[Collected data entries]
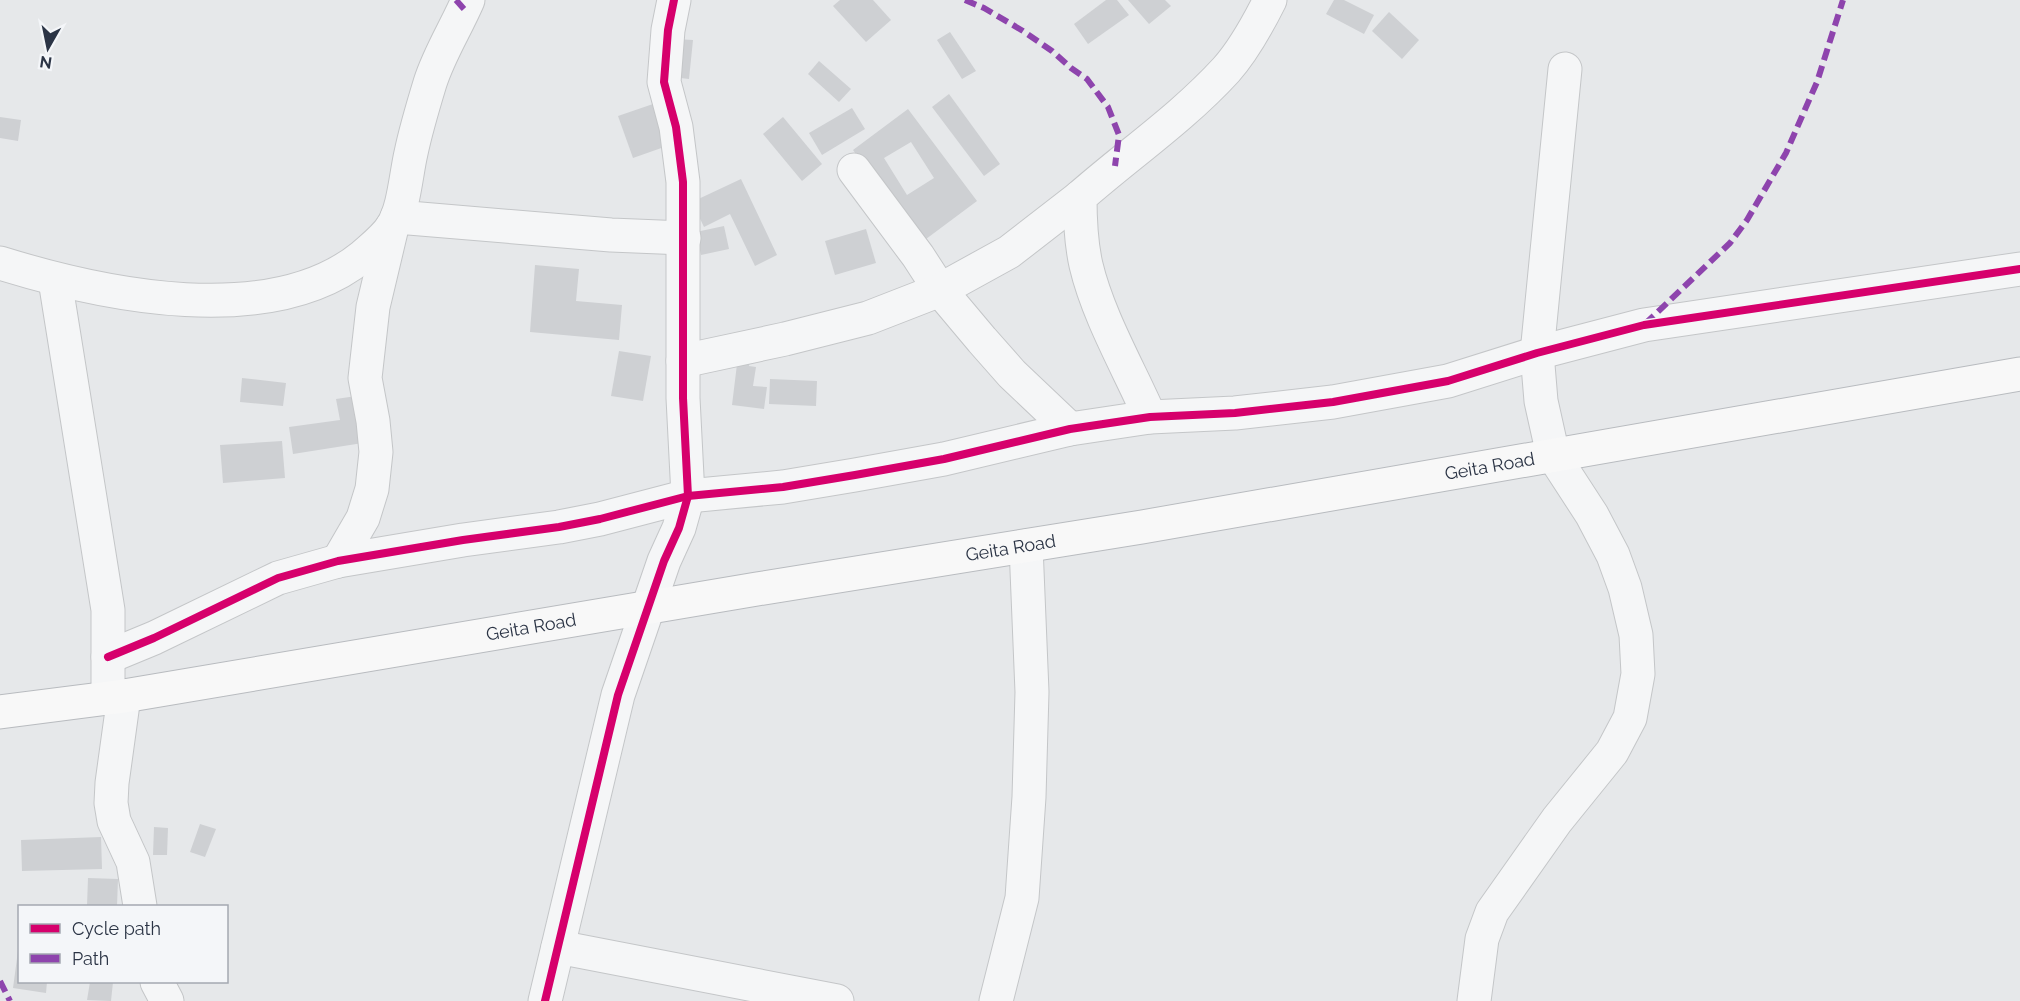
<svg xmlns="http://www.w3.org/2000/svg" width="2020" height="1001" viewBox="0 0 2020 1001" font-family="Raleway,sans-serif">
	<rect width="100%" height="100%" fill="#e6e8ea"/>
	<g fill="#ced0d3" fill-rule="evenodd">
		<polygon points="840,0 873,0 891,20 866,42 833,6"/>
		<polygon points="1106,0 1117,0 1129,15 1088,44 1074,24"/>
		<polygon points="1128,0 1165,0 1171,6 1149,24"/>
		<polygon points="1334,0 1344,0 1374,15 1364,34 1326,14"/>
		<polygon points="1389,12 1419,40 1402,59 1372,31"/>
		<polygon points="950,32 976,71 962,79 937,40"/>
		<polygon points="675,39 693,40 689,79 672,77"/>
		<polygon points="819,61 851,89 839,102 808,74"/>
		<polygon points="949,94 1000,164 984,176 932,107"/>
		<polygon points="653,104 667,146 633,158 618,116"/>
		<polygon points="852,108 865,129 822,155 809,133"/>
		<path d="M908,109l69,92 -55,41 -69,-92zM911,142l23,36 -27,17 -23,-37z"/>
		<polygon points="0,117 21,120 18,141 0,138"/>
		<polygon points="783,117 822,164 802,181 763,134"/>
		<polygon points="741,179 777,255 755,266 730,214 704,227 692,202"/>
		<polygon points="724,226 729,249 701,255 696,232"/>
		<polygon points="866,229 876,263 835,275 825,241"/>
		<polygon points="535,265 579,269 576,301 622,305 619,340 530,332"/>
		<polygon points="619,351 651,356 643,401 611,396"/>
		<polygon points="738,356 750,358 749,366 756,367 753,386 767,387 764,409 732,405"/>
		<polygon points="242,378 286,383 283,406 240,402"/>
		<polygon points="770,379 817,381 816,406 769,404"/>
		<polygon points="363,395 369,442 293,454 289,427 340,420 336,399"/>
		<polygon points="282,441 285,478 223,483 220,445"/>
		<polygon points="200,824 216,829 205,857 190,852"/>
		<polygon points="154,827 168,828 167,855 153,855"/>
		<polygon points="101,837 102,869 22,871 21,840"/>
		<polygon points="88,878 118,879 117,906 87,906"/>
		<polygon points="18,951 20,982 47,982 46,993 13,988"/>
		<polygon points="90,982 113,982 111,1001 87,1000"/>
	</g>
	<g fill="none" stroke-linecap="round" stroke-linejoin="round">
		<defs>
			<g id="minor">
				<polyline points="854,170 918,256 940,290 982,340 1012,374 1070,429"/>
				<polyline points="397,217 611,235 684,238"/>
				<path d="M0,263c103,32 271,68 363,-7 10,-9 22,-18 29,-29 12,-18 14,-53 19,-74 5,-24 12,-47 19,-70 9,-29 26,-55 38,-83"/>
				<polyline points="55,280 108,610 108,698"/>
				<polyline points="683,361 785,339 868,318 940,290 1009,252 1080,197"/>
				<path d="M1150,417c-21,-48 -52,-101 -64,-152 -5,-22 -6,-46 -6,-68 49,-43 102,-79 146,-127 18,-20 32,-46 44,-70"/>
				<polyline points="338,561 363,518 372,489 376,452 373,421 365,378 373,307 392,227"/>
				<polyline points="108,657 154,638 278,578 338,561 463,540 559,527 600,519 688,496 783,487 855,475 944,459 1070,429 1150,417 1235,413 1333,402 1448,381 1537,353 1644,325 2020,269"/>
				<polyline points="124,696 112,783 111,803 114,821 133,862 140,906"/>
				<polyline points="558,947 837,1001"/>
				<polyline points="157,982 167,1001"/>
				<polyline points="545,1001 618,695 664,561 679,528 688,496 683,398 683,182 676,127 664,82 668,30 674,0"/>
				<polyline points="996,1001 1022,898 1029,797 1032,692 1026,546"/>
				<polyline points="1474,1001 1482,939 1492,912 1557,820 1612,752 1630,718 1638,674 1636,635 1625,588 1613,555 1592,515 1553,455 1541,401 1537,353 1565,69"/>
			</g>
			<g id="highway">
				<path id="s1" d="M0,712l124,-16 633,-107 385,-62 878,-153"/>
			</g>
		</defs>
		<use href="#minor" stroke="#c4c6c8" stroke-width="35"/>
		<use href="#highway" stroke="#b8bbbf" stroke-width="35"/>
		<use href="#minor" stroke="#f5f6f7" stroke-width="33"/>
		<use href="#highway" stroke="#f8f8f8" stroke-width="33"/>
		<g stroke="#8e44ad" stroke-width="6" stroke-dasharray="12 6" stroke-linecap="butt">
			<polyline points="456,0 464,9"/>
			<polyline points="965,0 984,8 1023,31 1052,51 1071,68 1087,79 1108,107 1119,135 1115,166"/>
			<polyline points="1645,324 1730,243 1747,220 1786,153 1817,82 1843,0"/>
			<polyline points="0,981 10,1001"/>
		</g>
		<defs>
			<g id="cycleway">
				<polyline points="108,657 154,638 278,578 338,561 463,540 559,527 600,519 688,496 783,487 855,475 944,459 1070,429 1150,417 1235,413 1333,402 1448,381 1537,353 1644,325 2020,269"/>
				<polyline points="545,1001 618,695 664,561 679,528 688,496 683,398 683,182 676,127 664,82 668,30 674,0"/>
			</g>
		</defs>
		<use href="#cycleway" stroke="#f4f6f9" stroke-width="11"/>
		<use href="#cycleway" stroke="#d6006c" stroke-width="8"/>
	</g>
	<g text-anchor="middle" stroke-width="4.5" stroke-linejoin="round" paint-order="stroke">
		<g font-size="18" fill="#2b3445" stroke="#f4f6f9">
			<text dy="6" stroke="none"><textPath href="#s1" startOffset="1510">Geita Road</textPath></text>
			<text dy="6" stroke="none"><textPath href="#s1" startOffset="1024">Geita Road</textPath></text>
			<text dy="6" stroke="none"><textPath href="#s1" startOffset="538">Geita Road</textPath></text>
		</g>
	</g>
	<rect x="18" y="905" width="210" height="78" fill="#f4f6f9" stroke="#a4a8b1" stroke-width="1.5"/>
	<rect x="30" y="924" width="30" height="9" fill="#d6006c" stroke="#a4a8b1" stroke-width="1.5"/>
	<text x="72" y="935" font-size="18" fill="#2b3445">Cycle path</text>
	<rect x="30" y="954" width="30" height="9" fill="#8e44ad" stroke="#a4a8b1" stroke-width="1.5"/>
	<text x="72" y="965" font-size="18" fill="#2b3445">Path</text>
	<g transform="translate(48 48) rotate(189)" stroke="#f4f6f9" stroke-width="4.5" paint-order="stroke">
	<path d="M0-4.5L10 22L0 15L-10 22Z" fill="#2b3445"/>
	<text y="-9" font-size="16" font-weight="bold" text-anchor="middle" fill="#2b3445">N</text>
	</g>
</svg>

◆ WHAT NEEDS TO BE DONE ◆
The expected answer is a copy of each line above containing "round".

◆ RESULT FOR THIS EXERCISE ◆
	<g fill="none" stroke-linecap="round" stroke-linejoin="round">
	<g text-anchor="middle" stroke-width="4.5" stroke-linejoin="round" paint-order="stroke">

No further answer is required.